_WHAT TO PRODUCE_. Reproduce every line of all the items below word for word, without changing anything.

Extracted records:

• • • • •

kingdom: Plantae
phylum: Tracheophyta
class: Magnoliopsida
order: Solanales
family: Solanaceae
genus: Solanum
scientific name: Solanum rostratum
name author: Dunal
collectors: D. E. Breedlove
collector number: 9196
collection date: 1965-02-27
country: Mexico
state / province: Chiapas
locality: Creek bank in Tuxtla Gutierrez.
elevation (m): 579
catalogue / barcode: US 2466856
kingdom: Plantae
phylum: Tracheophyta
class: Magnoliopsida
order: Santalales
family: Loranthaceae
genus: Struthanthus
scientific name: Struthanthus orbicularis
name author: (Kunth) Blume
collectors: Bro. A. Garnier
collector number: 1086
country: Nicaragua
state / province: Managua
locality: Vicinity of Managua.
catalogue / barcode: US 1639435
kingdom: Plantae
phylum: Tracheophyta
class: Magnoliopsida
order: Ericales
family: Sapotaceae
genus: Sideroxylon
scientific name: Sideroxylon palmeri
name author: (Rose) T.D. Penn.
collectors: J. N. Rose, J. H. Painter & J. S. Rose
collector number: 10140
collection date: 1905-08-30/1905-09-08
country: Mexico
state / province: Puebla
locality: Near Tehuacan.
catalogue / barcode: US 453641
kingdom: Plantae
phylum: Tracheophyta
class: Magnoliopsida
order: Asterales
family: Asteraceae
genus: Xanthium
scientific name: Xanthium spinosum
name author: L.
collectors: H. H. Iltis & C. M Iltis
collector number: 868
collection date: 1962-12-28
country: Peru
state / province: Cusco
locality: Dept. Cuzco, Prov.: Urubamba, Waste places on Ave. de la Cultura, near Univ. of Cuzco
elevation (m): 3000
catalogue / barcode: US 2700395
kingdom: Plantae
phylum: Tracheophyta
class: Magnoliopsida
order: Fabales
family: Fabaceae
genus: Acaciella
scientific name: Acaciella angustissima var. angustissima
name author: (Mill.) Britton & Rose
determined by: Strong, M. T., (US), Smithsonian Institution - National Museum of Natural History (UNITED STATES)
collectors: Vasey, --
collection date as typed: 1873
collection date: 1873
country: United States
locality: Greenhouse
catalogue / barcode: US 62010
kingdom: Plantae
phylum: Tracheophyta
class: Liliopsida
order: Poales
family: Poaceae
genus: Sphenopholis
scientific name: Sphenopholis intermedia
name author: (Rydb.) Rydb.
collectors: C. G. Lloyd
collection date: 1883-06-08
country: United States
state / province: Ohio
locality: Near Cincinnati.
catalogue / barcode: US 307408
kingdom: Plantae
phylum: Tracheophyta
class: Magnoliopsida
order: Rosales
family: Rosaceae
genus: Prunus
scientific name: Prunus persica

• • • • •

_SOLUTION_.
kingdom: Plantae
phylum: Tracheophyta
class: Magnoliopsida
order: Solanales
family: Solanaceae
genus: Solanum
scientific name: Solanum rostratum
name author: Dunal
collectors: D. E. Breedlove
collector number: 9196
collection date: 1965-02-27
country: Mexico
state / province: Chiapas
locality: Creek bank in Tuxtla Gutierrez.
elevation (m): 579
catalogue / barcode: US 2466856
kingdom: Plantae
phylum: Tracheophyta
class: Magnoliopsida
order: Santalales
family: Loranthaceae
genus: Struthanthus
scientific name: Struthanthus orbicularis
name author: (Kunth) Blume
collectors: Bro. A. Garnier
collector number: 1086
country: Nicaragua
state / province: Managua
locality: Vicinity of Managua.
catalogue / barcode: US 1639435
kingdom: Plantae
phylum: Tracheophyta
class: Magnoliopsida
order: Ericales
family: Sapotaceae
genus: Sideroxylon
scientific name: Sideroxylon palmeri
name author: (Rose) T.D. Penn.
collectors: J. N. Rose, J. H. Painter & J. S. Rose
collector number: 10140
collection date: 1905-08-30/1905-09-08
country: Mexico
state / province: Puebla
locality: Near Tehuacan.
catalogue / barcode: US 453641
kingdom: Plantae
phylum: Tracheophyta
class: Magnoliopsida
order: Asterales
family: Asteraceae
genus: Xanthium
scientific name: Xanthium spinosum
name author: L.
collectors: H. H. Iltis & C. M Iltis
collector number: 868
collection date: 1962-12-28
country: Peru
state / province: Cusco
locality: Dept. Cuzco, Prov.: Urubamba, Waste places on Ave. de la Cultura, near Univ. of Cuzco
elevation (m): 3000
catalogue / barcode: US 2700395
kingdom: Plantae
phylum: Tracheophyta
class: Magnoliopsida
order: Fabales
family: Fabaceae
genus: Acaciella
scientific name: Acaciella angustissima var. angustissima
name author: (Mill.) Britton & Rose
determined by: Strong, M. T., (US), Smithsonian Institution - National Museum of Natural History (UNITED STATES)
collectors: Vasey, --
collection date as typed: 1873
collection date: 1873
country: United States
locality: Greenhouse
catalogue / barcode: US 62010
kingdom: Plantae
phylum: Tracheophyta
class: Liliopsida
order: Poales
family: Poaceae
genus: Sphenopholis
scientific name: Sphenopholis intermedia
name author: (Rydb.) Rydb.
collectors: C. G. Lloyd
collection date: 1883-06-08
country: United States
state / province: Ohio
locality: Near Cincinnati.
catalogue / barcode: US 307408
kingdom: Plantae
phylum: Tracheophyta
class: Magnoliopsida
order: Rosales
family: Rosaceae
genus: Prunus
scientific name: Prunus persica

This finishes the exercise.